Биггс, шатаясь, побрел на берег марсианского канала. Он захватил с собой шесть пустых бутылок и одну за другой стал бросать их в глубокую голубую воду. Погружаясь, они издавали гулкий, задыхающийся звук.
– Я нарекаю тебя, нарекаю тебя, нарекаю тебя… – заплетающимся языком бормотал Биггс. – Нарекаю тебя именем Биггс, Биггс, канал Биггса…
Прежде чем кто-нибудь успел шевельнуться, Спендер вскочил на ноги, прыгнул через костер и подбежал к Биггсу. Он ударил Биггса сперва по зубам, потом в ухо. Биггс покачнулся и упал прямо в воду. Всплеск. Спендер молча ждал, когда Биггс выкарабкается обратно. Но к этому времени остальные уже схватили Спендера за руки.
– Эй, Спендер, что это на тебя нашло? Ты что? – допытывались они.
Биггс выбрался на берег и встал на ноги, вода струилась с него на каменные плиты. Он сразу приметил, что Спендера держат.
– Так, – сказал он и шагнул вперед.
– Прекратить! – рявкнул капитан Уайлдер.
Спендера выпустили. Биггс замер, глядя на капитана.
– Ладно, Биггс, переоденьтесь. Вы, ребята, можете продолжать веселиться! Спендер, пойдемте со мной!
Веселье возобновилось. Уайлдер отошел в сторону и обернулся к Спендеру.
– Может быть, вы объясните, в чем дело? – сказал он.
Спендер смотрел на канал.
– Не знаю. Мне стало стыдно. За Биггса, за всех нас, за этот содом. Господи, какое безобразие!
– Путешествие было долгое. Надо же им отвести душу.
– Но где их уважение, командир? Где чувство пристойности?
– Вы устали, Спендер, и смотрите на вещи иначе, чем они. Уплатите штраф пятьдесят долларов.

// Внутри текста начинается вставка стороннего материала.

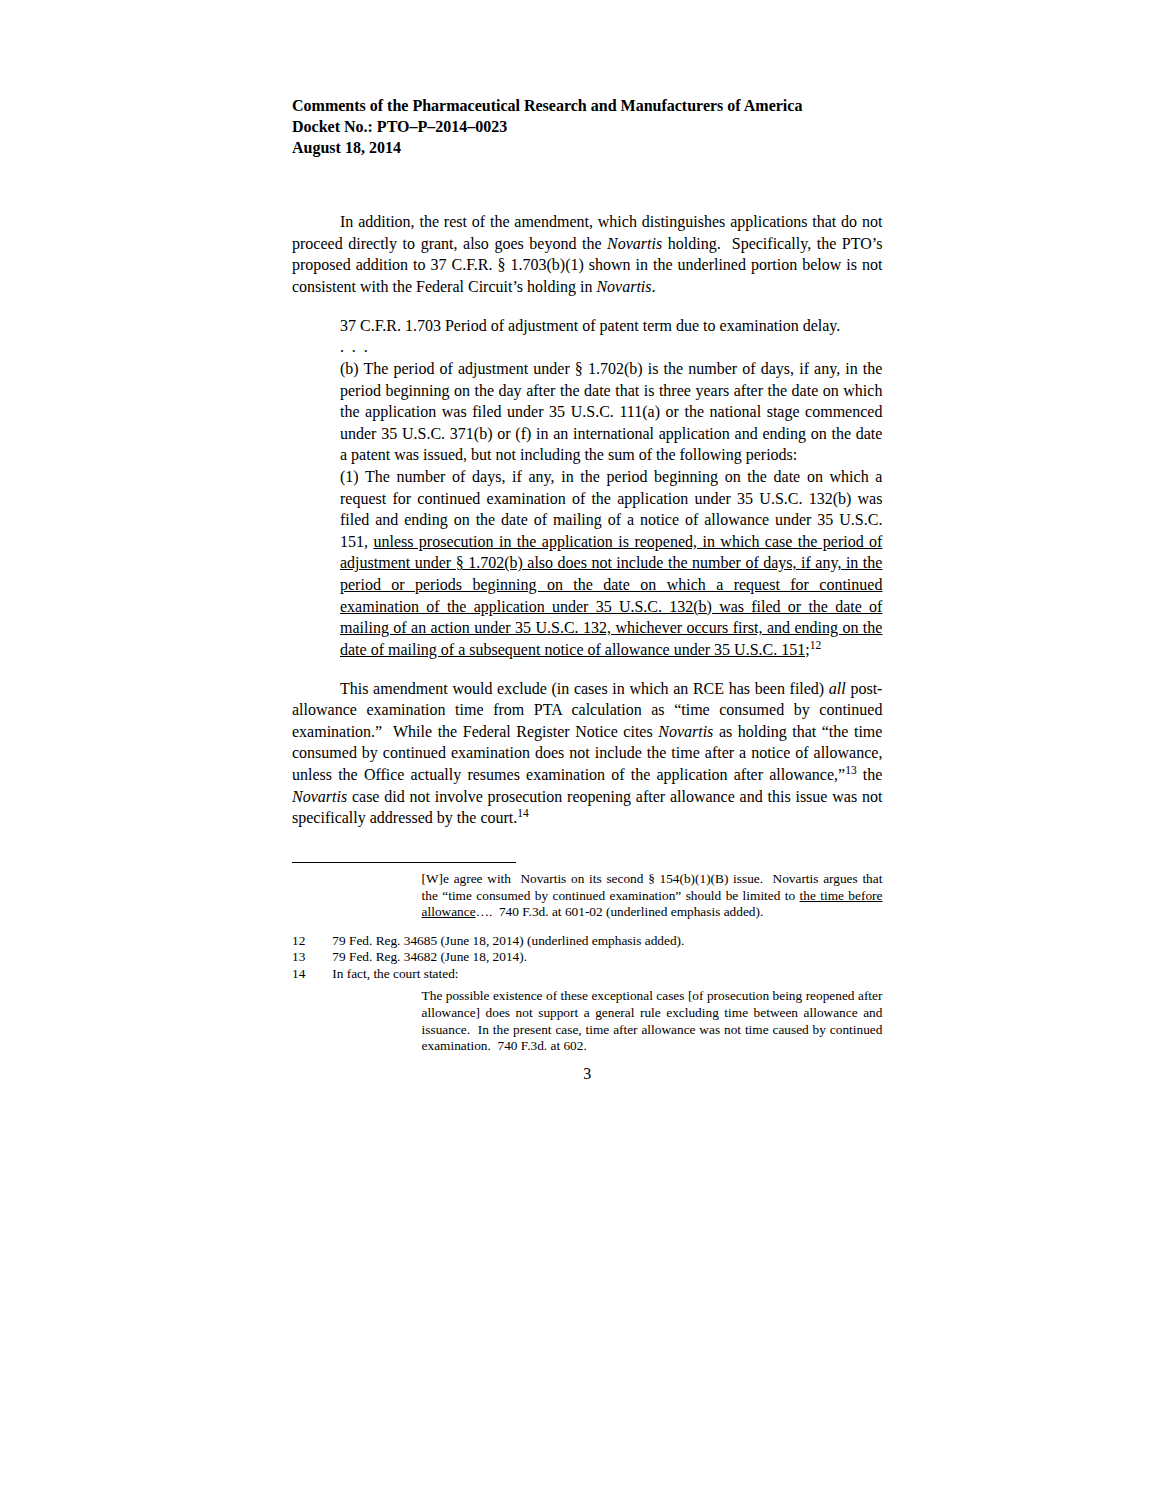Comments of the Pharmaceutical Research and Manufacturers of America
Docket No.: PTO–P–2014–0023
August 18, 2014
In addition, the rest of the amendment, which distinguishes applications that do not proceed directly to grant, also goes beyond the Novartis holding. Specifically, the PTO’s proposed addition to 37 C.F.R. § 1.703(b)(1) shown in the underlined portion below is not consistent with the Federal Circuit’s holding in Novartis.
37 C.F.R. 1.703 Period of adjustment of patent term due to examination delay.
. . .
(b) The period of adjustment under § 1.702(b) is the number of days, if any, in the period beginning on the day after the date that is three years after the date on which the application was filed under 35 U.S.C. 111(a) or the national stage commenced under 35 U.S.C. 371(b) or (f) in an international application and ending on the date a patent was issued, but not including the sum of the following periods:
(1) The number of days, if any, in the period beginning on the date on which a request for continued examination of the application under 35 U.S.C. 132(b) was filed and ending on the date of mailing of a notice of allowance under 35 U.S.C. 151, unless prosecution in the application is reopened, in which case the period of adjustment under § 1.702(b) also does not include the number of days, if any, in the period or periods beginning on the date on which a request for continued examination of the application under 35 U.S.C. 132(b) was filed or the date of mailing of an action under 35 U.S.C. 132, whichever occurs first, and ending on the date of mailing of a subsequent notice of allowance under 35 U.S.C. 151;12
This amendment would exclude (in cases in which an RCE has been filed) all post-allowance examination time from PTA calculation as “time consumed by continued examination.” While the Federal Register Notice cites Novartis as holding that “the time consumed by continued examination does not include the time after a notice of allowance, unless the Office actually resumes examination of the application after allowance,”13 the Novartis case did not involve prosecution reopening after allowance and this issue was not specifically addressed by the court.14
[W]e agree with Novartis on its second § 154(b)(1)(B) issue. Novartis argues that the “time consumed by continued examination” should be limited to the time before allowance…. 740 F.3d. at 601-02 (underlined emphasis added).
12
79 Fed. Reg. 34685 (June 18, 2014) (underlined emphasis added).
13
79 Fed. Reg. 34682 (June 18, 2014).
14
In fact, the court stated:
The possible existence of these exceptional cases [of prosecution being reopened after allowance] does not support a general rule excluding time between allowance and issuance. In the present case, time after allowance was not time caused by continued examination. 740 F.3d. at 602.
3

– Слушаюсь, командир. Но уж очень неприятно, когда подумаешь, что Они видят, как мы дураков корчим.
– Кто это «Они»?
– Марсиане, будь то живые или мертвые, все равно.
– Безусловно, мертвые, – ответил капитан. – Вы думаете, Они знают, что мы здесь?
– Разве старое не знает всегда о появлении нового?
– Пожалуй. Можно подумать, что вы верите в духов.
– Я верю в вещи, сделанные трудом, а все вокруг показывает, сколько здесь сделано. Здесь есть улицы, и дома, и книги, наверно, есть, и широкие каналы, башни с часами, стойла – ну, пусть не для лошадей, но все-таки для каких-то домашних животных, скажем, даже с двенадцатью ногами, почем мы можем знать? Куда ни глянешь, всюду вещи и сооружения, которыми пользовались. К ним прикасались, их употребляли много столетий. Спросите меня, верю ли я в душу вещей, вложенную в них теми, кто ими пользовался, – я скажу да. А они здесь, вокруг нас, – вещи, у которых было свое назначение. Горы, у которых были свои названия. Пользуясь этими вещами, мы всегда неизбежно будем чувствовать себя неловко. И названия гор будут звучать для нас как-то не так – мы их окрестим, а старые-то названия никуда не делись, существуют где-то во времени, для кого-то здешние горы, представления о них были связаны именно с теми названиями. Названия, которые мы дадим каналам, городам, вершинам, скатятся с них как с гуся вода. Мы можем сколько угодно соприкасаться с Марсом – настоящего общения никогда не будет. В конце концов это доведет нас до бешенства, и знаете, что мы сделаем с Марсом? Мы его распотрошим, снимем с него шкуру и перекроим ее по своему вкусу.